Who Uses Credit Unions? Third Edition

This is the third edition of an earlier Filene report. It uses data from the most recent Survey of Consumer Finance, sponsored by the Federal Reserve, and it updates and reconfirms a number of earlier findings.

  • Jinkook Lee PhD, Professor of Consumer Science and Research Associate at the Center for Human Resources Research at Ohio State University
  • William Kelly Center for Credit Union Research at University of Wisconsin-Madison

Executive Summary

This report reconfirms and updates research findings that run counter to two general perceptions about credit unions and statements often made about credit unions: 1) that credit union members are more affluent than bank customers; and 2) that people are exclusively members or non-members of credit unions.
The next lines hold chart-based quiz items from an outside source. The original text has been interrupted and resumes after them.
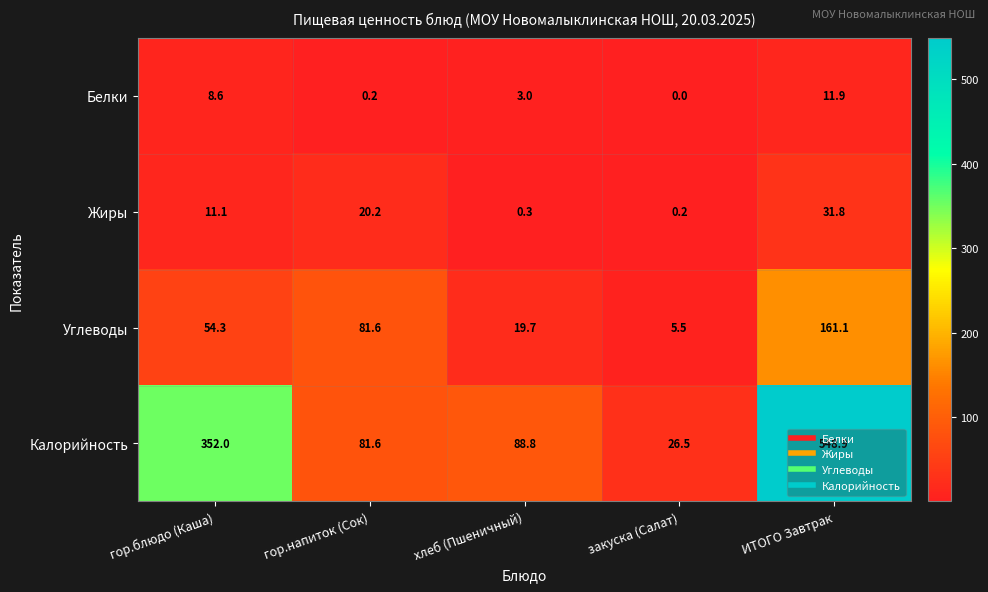

True or false: Белки has a value of 0.0 at закуска (Салат).

True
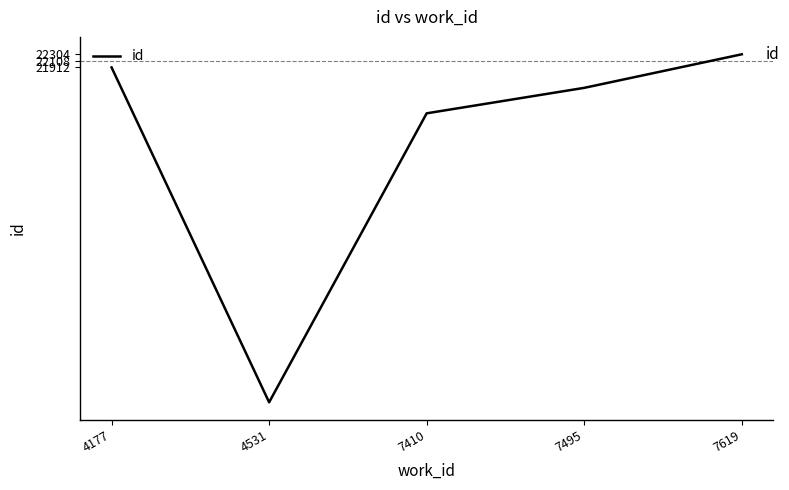

True or false: the data shows 22304 at 7619.

True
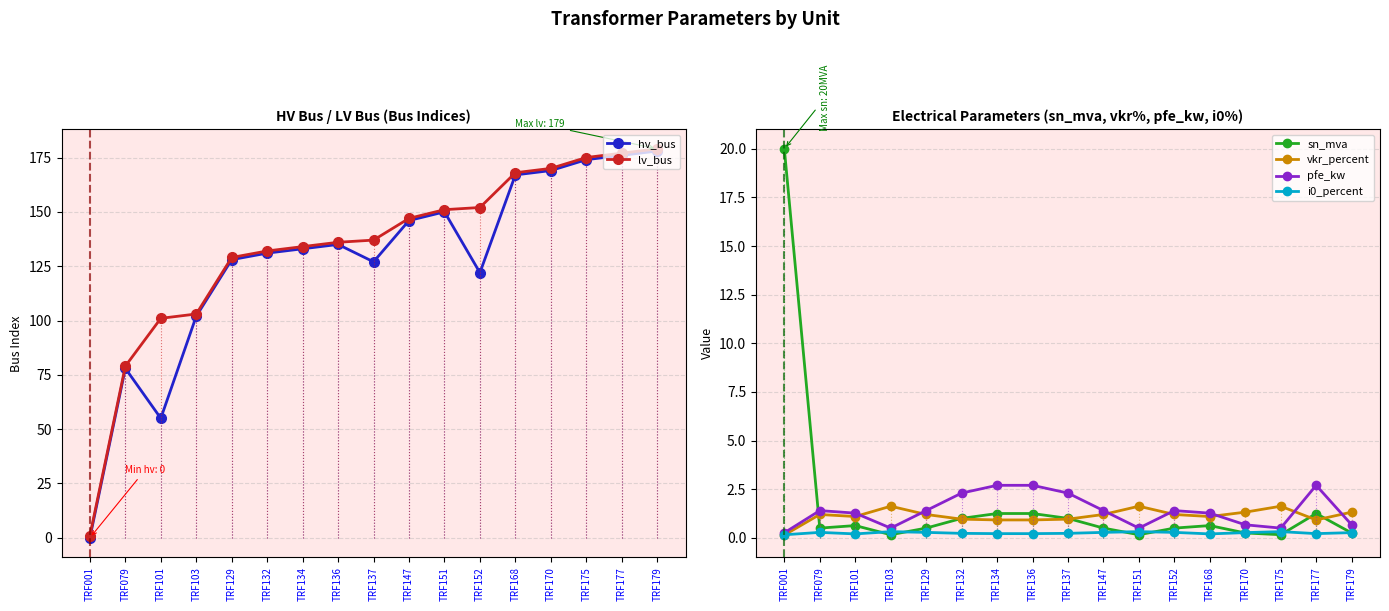

Rank the series by their maximum value, from lowest to highest.

i0_percent, vkr_percent, pfe_kw, sn_mva, hv_bus, lv_bus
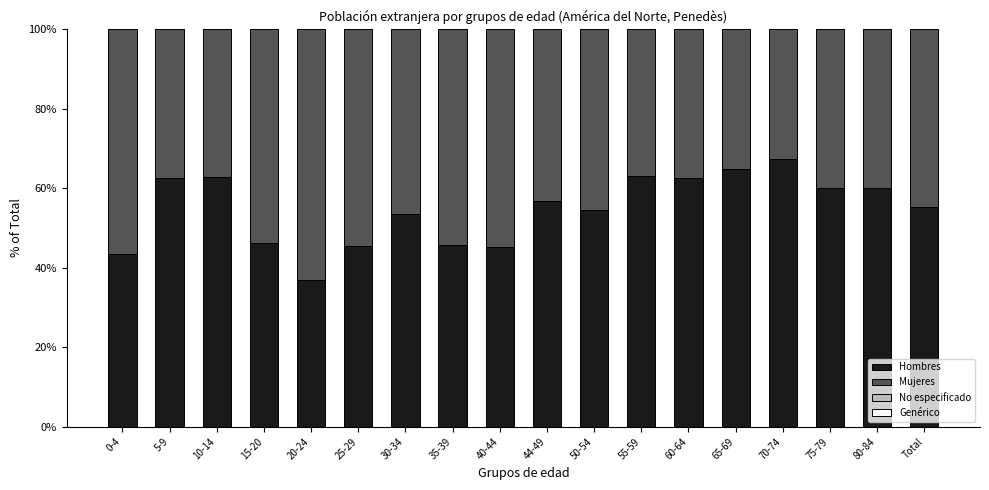

What is the sum of the Hombres values at 44-49 and 5-9?

119.3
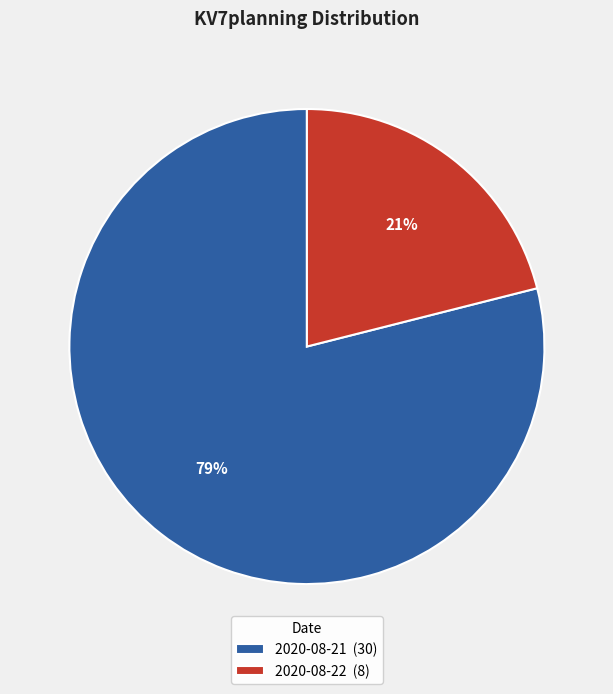

To the nearest percent, what portion does 2020-08-21 represent?

79%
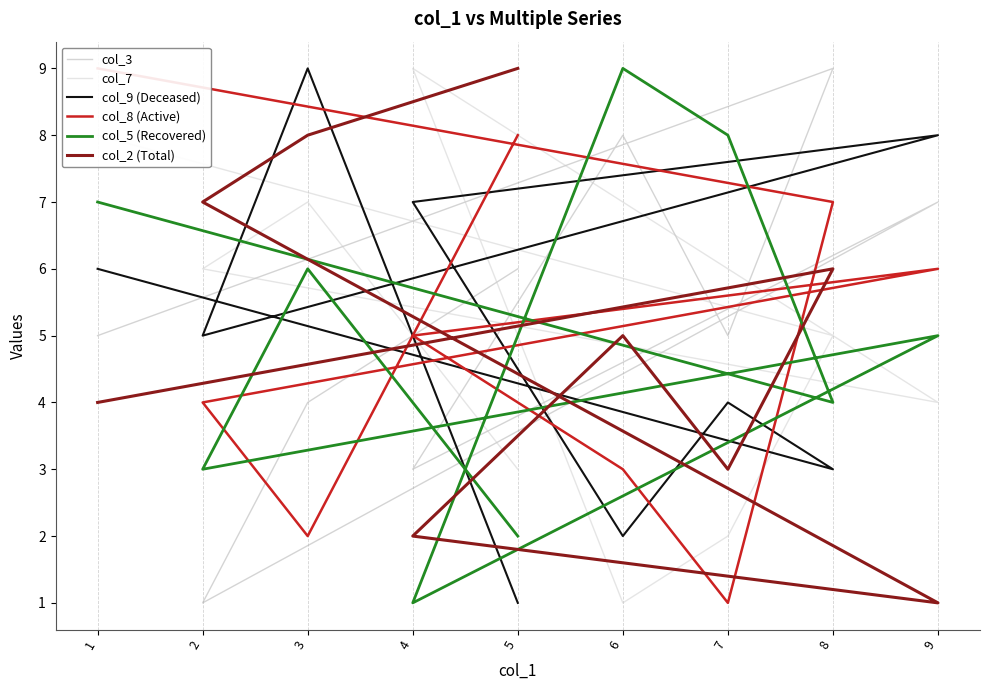

Is the value of col_9 (Deceased) at 9 greater than the value of col_3 at 7?

Yes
These general perceptions have created misunderstandings about who credit union members are and what their financial status is. Misperceptions can lead to improper public policy and also can waste credit union marketing resources.

What is the research about?

Unlike other demographic studies of credit union membership, this report and its two earlier editions go beyond comparing credit union members with non-members, or comparing credit union members with bank customers. Simple, dichotomous comparisons like those give an incomplete view of how households use financial institutions. They overlook households that do not use a depository institution at all and households that use both banks and credit unions.
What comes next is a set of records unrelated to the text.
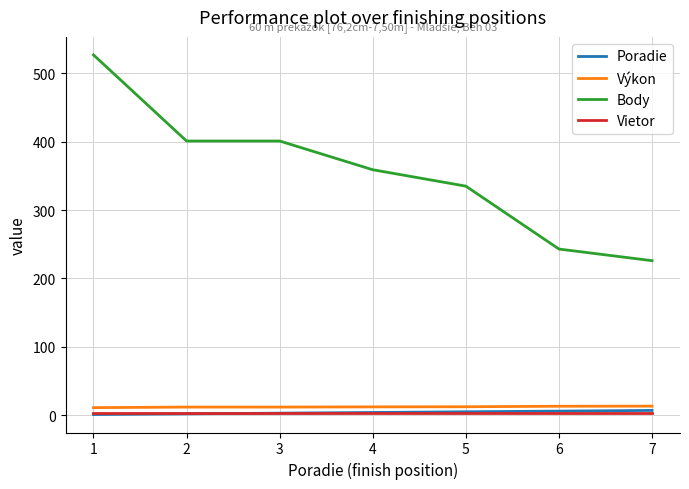

What is the average value of the Výkon series?

12.2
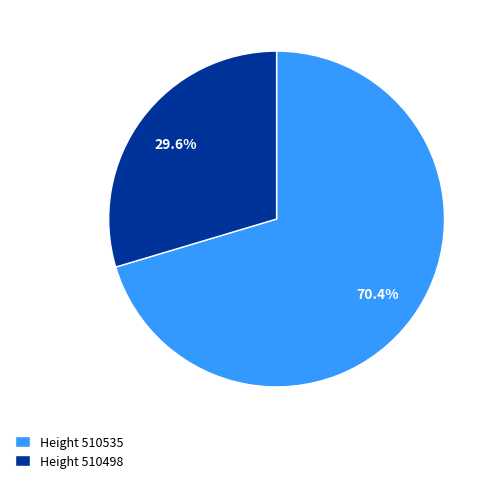

Is there a majority slice in this chart?

Yes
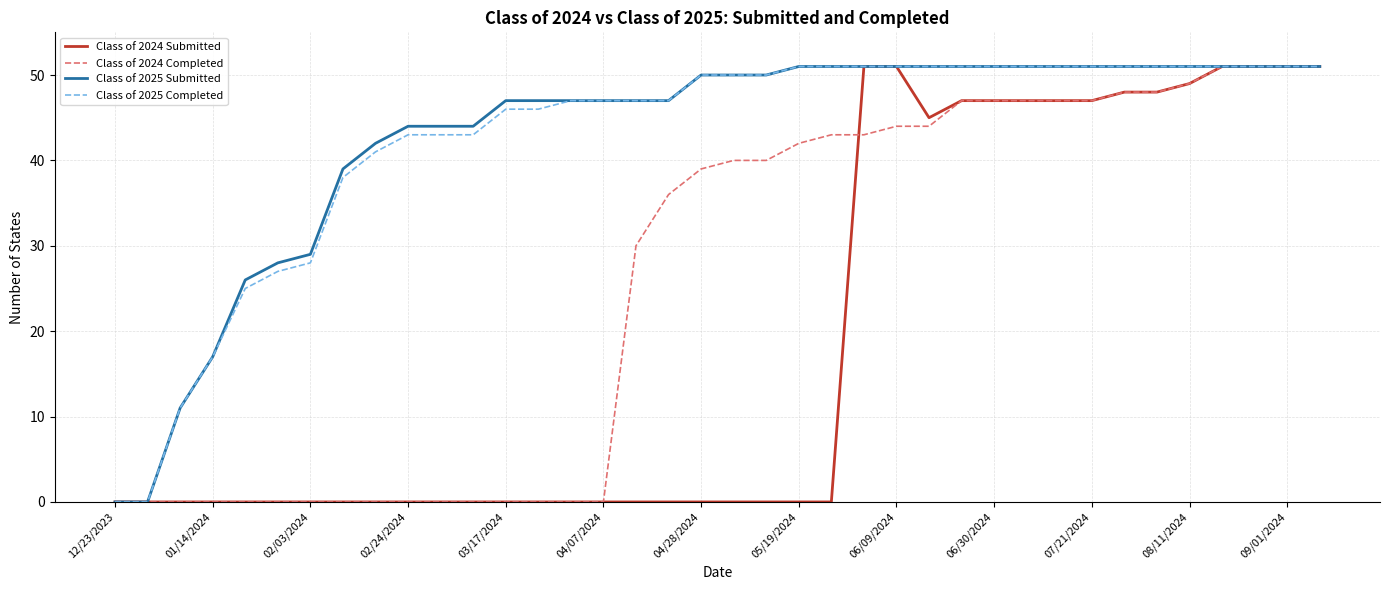

What is the highest value of the Class of 2024 Submitted series?

51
To overcome these shortcomings, we divided the surveyed households into five categories bank only, primarily bank, primarily credit unions, credit union only and unbanked.

What are the credit union implications?

The five-category approach presented in this report has advantages over a two-category approach of "members" and "non-members" for developing credit union marketing and educational programs, and for evaluating public policy issues that affect credit unions.